Hine, David


4 out of 5

(3 books)

Civil War: X-Men

(Art by Yanick Paquette, Aaron Lopresti, Serge Lapointe and Jay Leisten)

A tie-in to the Civil War event storyline.  Here the mutant 198 are broken out of their enforced confinement by Domino and Shatterstar, fleeing to a secret bunker in the desert.  The X-Men are then torn apart as Bishop decides to lead the O*N*E in hunting down the escapees, whilst Cyclops, Iceman, Beast and Archangel decide to become fugitives in order to protect the 198. 

This book ties up some major plot points from 'Decimation: X-Men - The 198' and acts as a great sequel to that book.  The Civil War connection is fairly peripheral here, but the principle of superheroes siding with each other or with the government is the same.  It was also nice to finally see the X-Men standing up for what's right rather than caving to the O*N*E's oppression.

4 out of 5


Decimation: Son Of M

(Art by Roy Allan Martinez)

The third book of the Decimation series focuses on Pietro Maximoff aka Quicksilver.  In 'House Of M' by Brian Michael Bendis Quicksilver convinced his sister to dramatically alter reality.  However, when she changed the world back she robbed 99% of the world's mutants of their power; Pietro among them. 

This book charts his depression, his obsession with recovering his lost power and his loss of morality.  After an attempt at suicide, Quicksilver finds a new purpose when the possibility of using the gene-altering mists of terrigen to restore his power arises.  However, the mist are held sacred and inviolate by the powerful Inhumans, Pietro's wife Crystal among them. 

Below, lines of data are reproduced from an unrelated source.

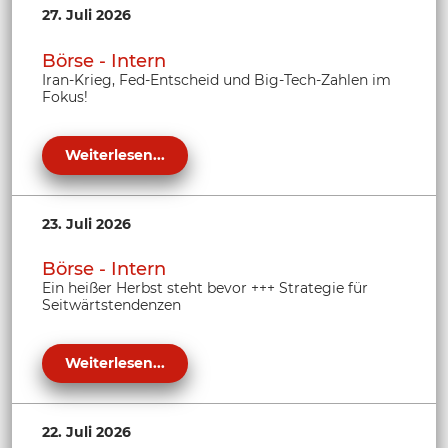
27. Juli 2026
Börse - Intern
Iran-Krieg, Fed-Entscheid und Big-Tech-Zahlen im
Fokus!
Weiterlesen...
23. Juli 2026
Börse - Intern
Ein heißer Herbst steht bevor +++ Strategie für
Seitwärtstendenzen
Weiterlesen...
22. Juli 2026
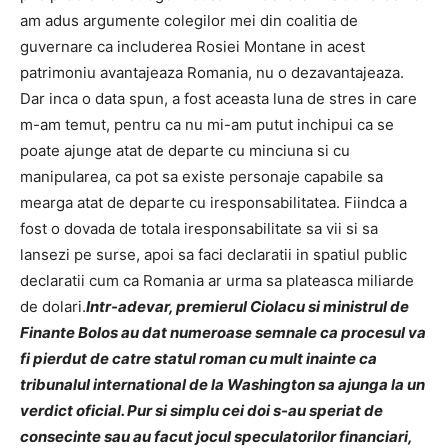
am adus argumente colegilor mei din coalitia de
guvernare ca includerea Rosiei Montane in acest
patrimoniu avantajeaza Romania, nu o dezavantajeaza.
Dar inca o data spun, a fost aceasta luna de stres in care
m-am temut, pentru ca nu mi-am putut inchipui ca se
poate ajunge atat de departe cu minciuna si cu
manipularea, ca pot sa existe personaje capabile sa
mearga atat de departe cu iresponsabilitatea. Fiindca a
fost o dovada de totala iresponsabilitate sa vii si sa
lansezi pe surse, apoi sa faci declaratii in spatiul public
declaratii cum ca Romania ar urma sa plateasca miliarde
de dolari.
Intr-adevar, premierul Ciolacu si ministrul de
Finante Bolos au dat numeroase semnale ca procesul va
fi pierdut de catre statul roman cu mult inainte ca
tribunalul international de la Washington sa ajunga la un
verdict oficial. Pur si simplu cei doi s-au speriat de
consecinte sau au facut jocul speculatorilor financiari,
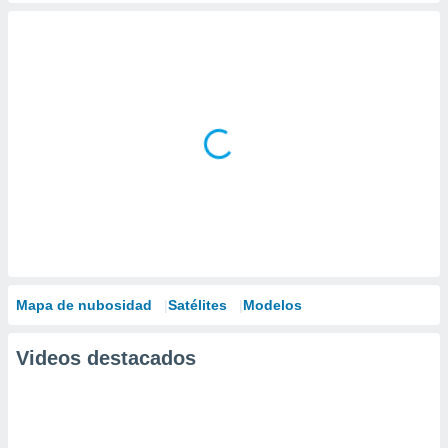
Mapa de nubosidad
Satélites
Modelos
Videos destacados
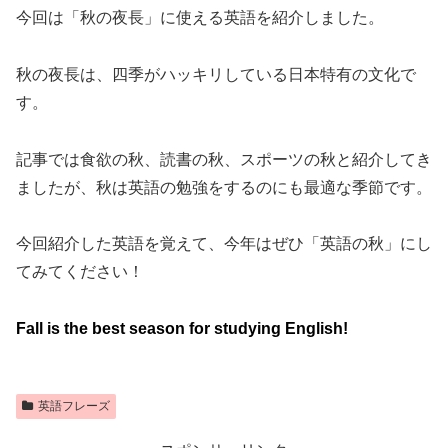
今回は「秋の夜長」に使える英語を紹介しました。
秋の夜長は、四季がハッキリしている日本特有の文化で
す。
記事では食欲の秋、読書の秋、スポーツの秋と紹介してき
ましたが、秋は英語の勉強をするのにも最適な季節です。
今回紹介した英語を覚えて、今年はぜひ「英語の秋」にし
てみてください！
Fall is the best season for studying English!
英語フレーズ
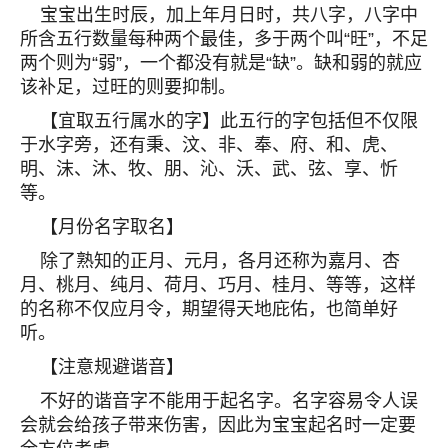
宝宝出生时辰，加上年月日时，共八字，八字中
所含五行数量每种两个最佳，多于两个叫“旺”，不足
两个则为“弱”，一个都没有就是“缺”。缺和弱的就应
该补足，过旺的则要抑制。
【宜取五行属水的字】此五行的字包括但不仅限
于水字旁，还有秉、汶、非、奉、府、和、虎、
明、沫、沐、牧、朋、沁、沃、武、弦、享、忻
等。
【月份名字取名】
除了熟知的正月、元月，各月还称为嘉月、杏
月、桃月、纯月、荷月、巧月、桂月、等等，这样
的名称不仅应月令，期望得天地庇佑，也简单好
听。
【注意规避谐音】
不好的谐音字不能用于起名字。名字容易令人误
会就会给孩子带来伤害，因此为宝宝起名时一定要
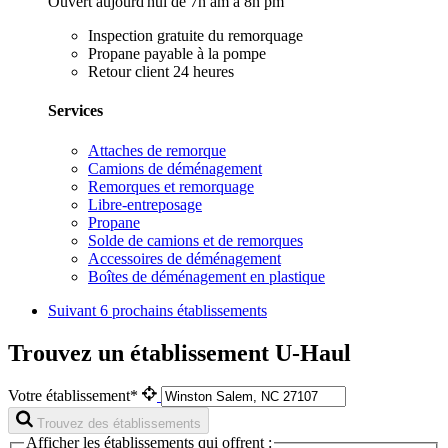
Ouvert aujourd'hui de 7h am à 8h pm
Inspection gratuite du remorquage
Propane payable à la pompe
Retour client 24 heures
Services
Attaches de remorque
Camions de déménagement
Remorques et remorquage
Libre-entreposage
Propane
Solde de camions et de remorques
Accessoires de déménagement
Boîtes de déménagement en plastique
Suivant
6 prochains établissements
Trouvez un établissement U-Haul
Votre établissement*
Trouvez des établissements
Afficher les établissements qui offrent :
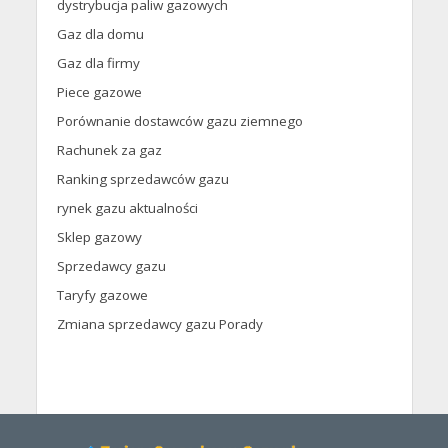
dystrybucja paliw gazowych
Gaz dla domu
Gaz dla firmy
Piece gazowe
Porównanie dostawców gazu ziemnego
Rachunek za gaz
Ranking sprzedawców gazu
rynek gazu aktualności
Sklep gazowy
Sprzedawcy gazu
Taryfy gazowe
Zmiana sprzedawcy gazu Porady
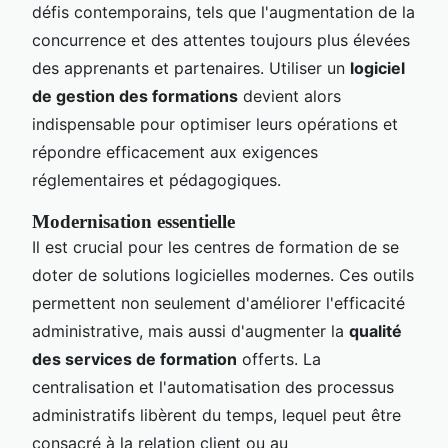
défis contemporains, tels que l'augmentation de la
concurrence et des attentes toujours plus élevées
des apprenants et partenaires. Utiliser un
logiciel
de gestion des formations
devient alors
indispensable pour optimiser leurs opérations et
répondre efficacement aux exigences
réglementaires et pédagogiques.
Modernisation essentielle
Il est crucial pour les centres de formation de se
doter de solutions logicielles modernes. Ces outils
permettent non seulement d'améliorer l'efficacité
administrative, mais aussi d'augmenter la
qualité
des services de formation
offerts. La
centralisation et l'automatisation des processus
administratifs libèrent du temps, lequel peut être
consacré à la relation client ou au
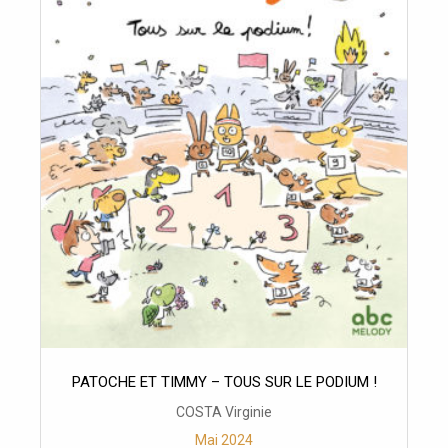
PATOCHE ET TIMMY – TOUS SUR LE PODIUM !
COSTA Virginie
Mai 2024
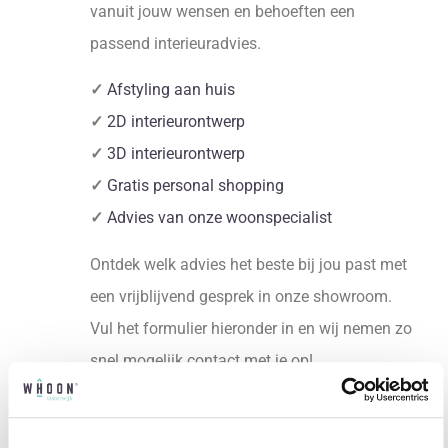
vanuit jouw wensen en behoeften een
passend interieuradvies.
✓
Afstyling aan huis
✓
2D interieurontwerp
✓
3D interieurontwerp
✓
Gratis personal shopping
✓
Advies van onze woonspecialist
Ontdek welk advies het beste bij jou past met
een vrijblijvend gesprek in onze showroom.
Vul het formulier hieronder in en wij nemen zo
snel mogelijk contact met je op!
Plan een vrijblijvend advies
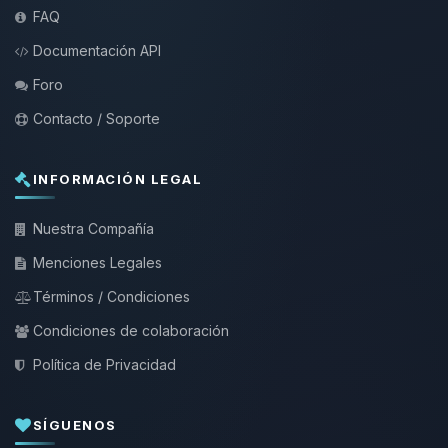
FAQ
Documentación API
Foro
Contacto / Soporte
INFORMACIÓN LEGAL
Nuestra Compañía
Menciones Legales
Términos / Condiciones
Condiciones de colaboración
Política de Privacidad
SÍGUENOS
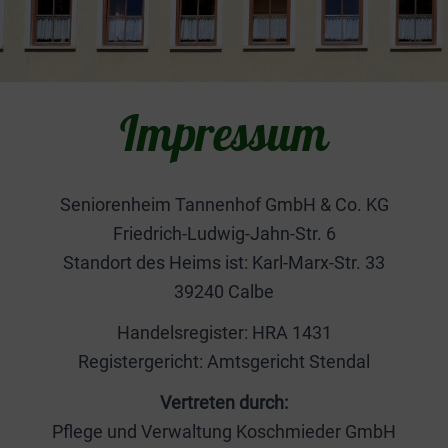
Impressum
Seniorenheim Tannenhof GmbH & Co. KG
Friedrich-Ludwig-Jahn-Str. 6
Standort des Heims ist: Karl-Marx-Str. 33
39240 Calbe
Handelsregister: HRA 1431
Registergericht: Amtsgericht Stendal
Vertreten durch:
Pflege und Verwaltung Koschmieder GmbH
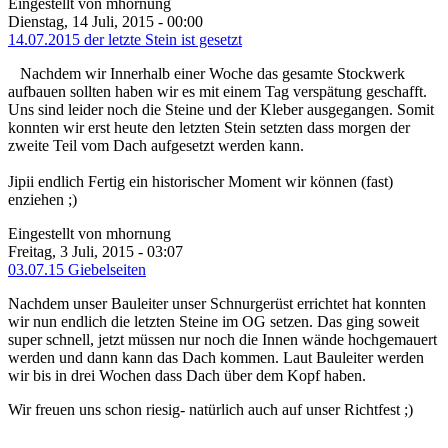
Eingestellt von mhornung
Dienstag, 14 Juli, 2015 - 00:00
14.07.2015 der letzte Stein ist gesetzt
Nachdem wir Innerhalb einer Woche das gesamte Stockwerk
aufbauen sollten haben wir es mit einem Tag verspätung geschafft.
Uns sind leider noch die Steine und der Kleber ausgegangen. Somit
konnten wir erst heute den letzten Stein setzten dass morgen der
zweite Teil vom Dach aufgesetzt werden kann.
Jipii endlich Fertig ein historischer Moment wir können (fast)
enziehen ;)
Eingestellt von mhornung
Freitag, 3 Juli, 2015 - 03:07
03.07.15 Giebelseiten
Nachdem unser Bauleiter unser Schnurgerüst errichtet hat konnten
wir nun endlich die letzten Steine im OG setzen. Das ging soweit
super schnell, jetzt müssen nur noch die Innen wände hochgemauert
werden und dann kann das Dach kommen. Laut Bauleiter werden
wir bis in drei Wochen dass Dach über dem Kopf haben.
Wir freuen uns schon riesig- natürlich auch auf unser Richtfest ;)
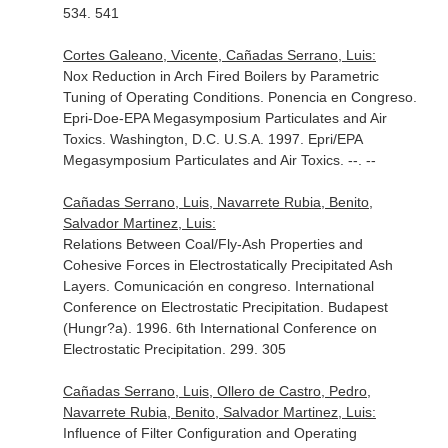
534. 541
Cortes Galeano, Vicente, Cañadas Serrano, Luis:
Nox Reduction in Arch Fired Boilers by Parametric
Tuning of Operating Conditions. Ponencia en Congreso.
Epri-Doe-EPA Megasymposium Particulates and Air
Toxics. Washington, D.C. U.S.A. 1997. Epri/EPA
Megasymposium Particulates and Air Toxics. --. --
Cañadas Serrano, Luis, Navarrete Rubia, Benito,
Salvador Martinez, Luis:
Relations Between Coal/Fly-Ash Properties and
Cohesive Forces in Electrostatically Precipitated Ash
Layers. Comunicación en congreso. International
Conference on Electrostatic Precipitation. Budapest
(Hungr?a). 1996. 6th International Conference on
Electrostatic Precipitation. 299. 305
Cañadas Serrano, Luis, Ollero de Castro, Pedro,
Navarrete Rubia, Benito, Salvador Martinez, Luis:
Influence of Filter Configuration and Operating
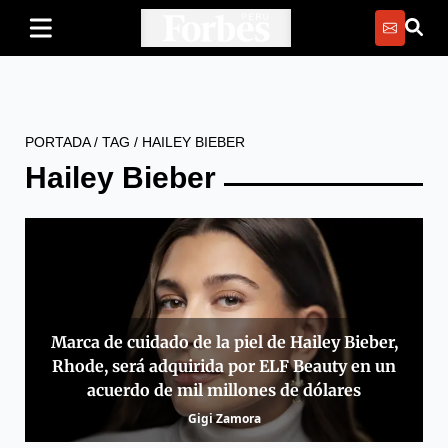
PORTADA
/
TAG
/
HAILEY BIEBER
Hailey Bieber
Marca de cuidado de la piel de Hailey Bieber,
Rhode, será adquirida por ELF Beauty en un
acuerdo de mil millones de dólares
Gigi Zamora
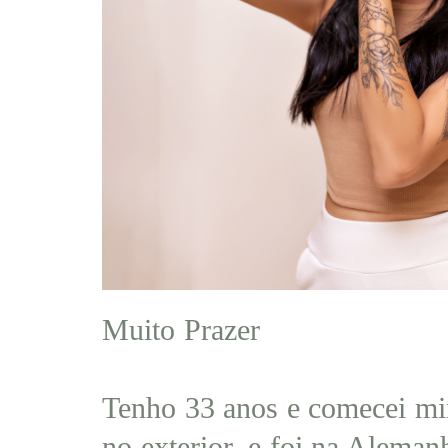
Muito Prazer
Tenho 33 anos e comecei mi
no exterior, e foi na Aleman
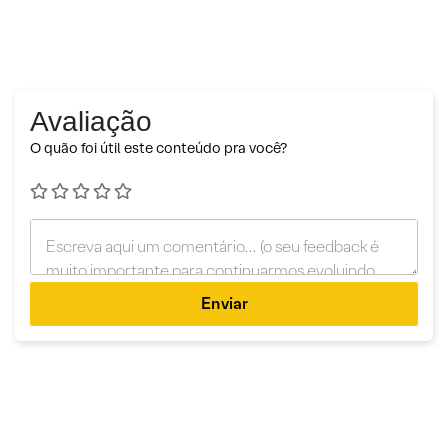
Avaliação
O quão foi útil este conteúdo pra você?
Enviar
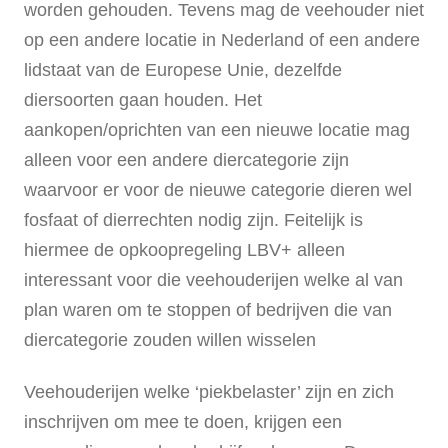
worden gehouden. Tevens mag de veehouder niet
op een andere locatie in Nederland of een andere
lidstaat van de Europese Unie, dezelfde
diersoorten gaan houden. Het
aankopen/oprichten van een nieuwe locatie mag
alleen voor een andere diercategorie zijn
waarvoor er voor de nieuwe categorie dieren wel
fosfaat of dierrechten nodig zijn. Feitelijk is
hiermee de opkoopregeling LBV+ alleen
interessant voor die veehouderijen welke al van
plan waren om te stoppen of bedrijven die van
diercategorie zouden willen wisselen
Veehouderijen welke ‘piekbelaster’ zijn en zich
inschrijven om mee te doen, krijgen een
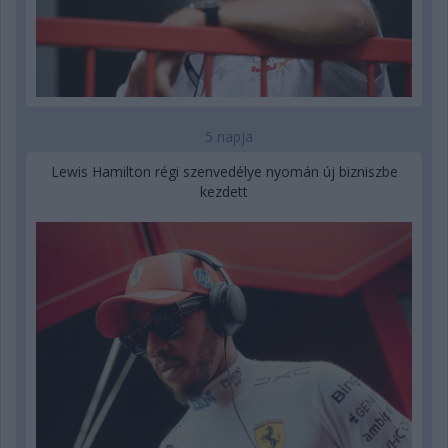
5 napja
Lewis Hamilton régi szenvedélye nyomán új bizniszbe
kezdett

This is a book based around the idea of 'the road to Hell is paved with good intentions'.  Perhaps its best moment is when Pietro and his father, Magneto, fight and we see that the mantle of arch-villain has been passed to a new generation. 

I also love Lockjaw, the giant teleporting dog.

4 out of 5


Decimation: X-Men - The 198

(Art by Jim Muniz, Kevin Conrad, Jonathan Glapion and Don Hillsman III)

The fifth and final book of the Decimation story arc.  The 198 are the precious few powered mutants who have sought refuge at the Xavier Institute.  However, the mutants there are about to discover that Government-supplied security always has the same price: the loss of civil liberties. 

The X-Men are reluctantly supporting the O*N*E (Office of National Emergency), but many of the 198 have less heroic pasts.  This is perhaps the most poignant element of the book; the fact that our heroes roll over in the name of stability whilst the former villains are the ones who take a stand in the name of freedom.  It is into this mix that Mr. M walks, a mutant with almost unlimited power who is dedicated to ensuring the freedom and well-being of the 198.

This is a great book which delves deeply into real-world problems by using the plight of the 198 as a metaphor. 

An added bonus is the 198 Files, a guide to many of the mutants who survived M-Day.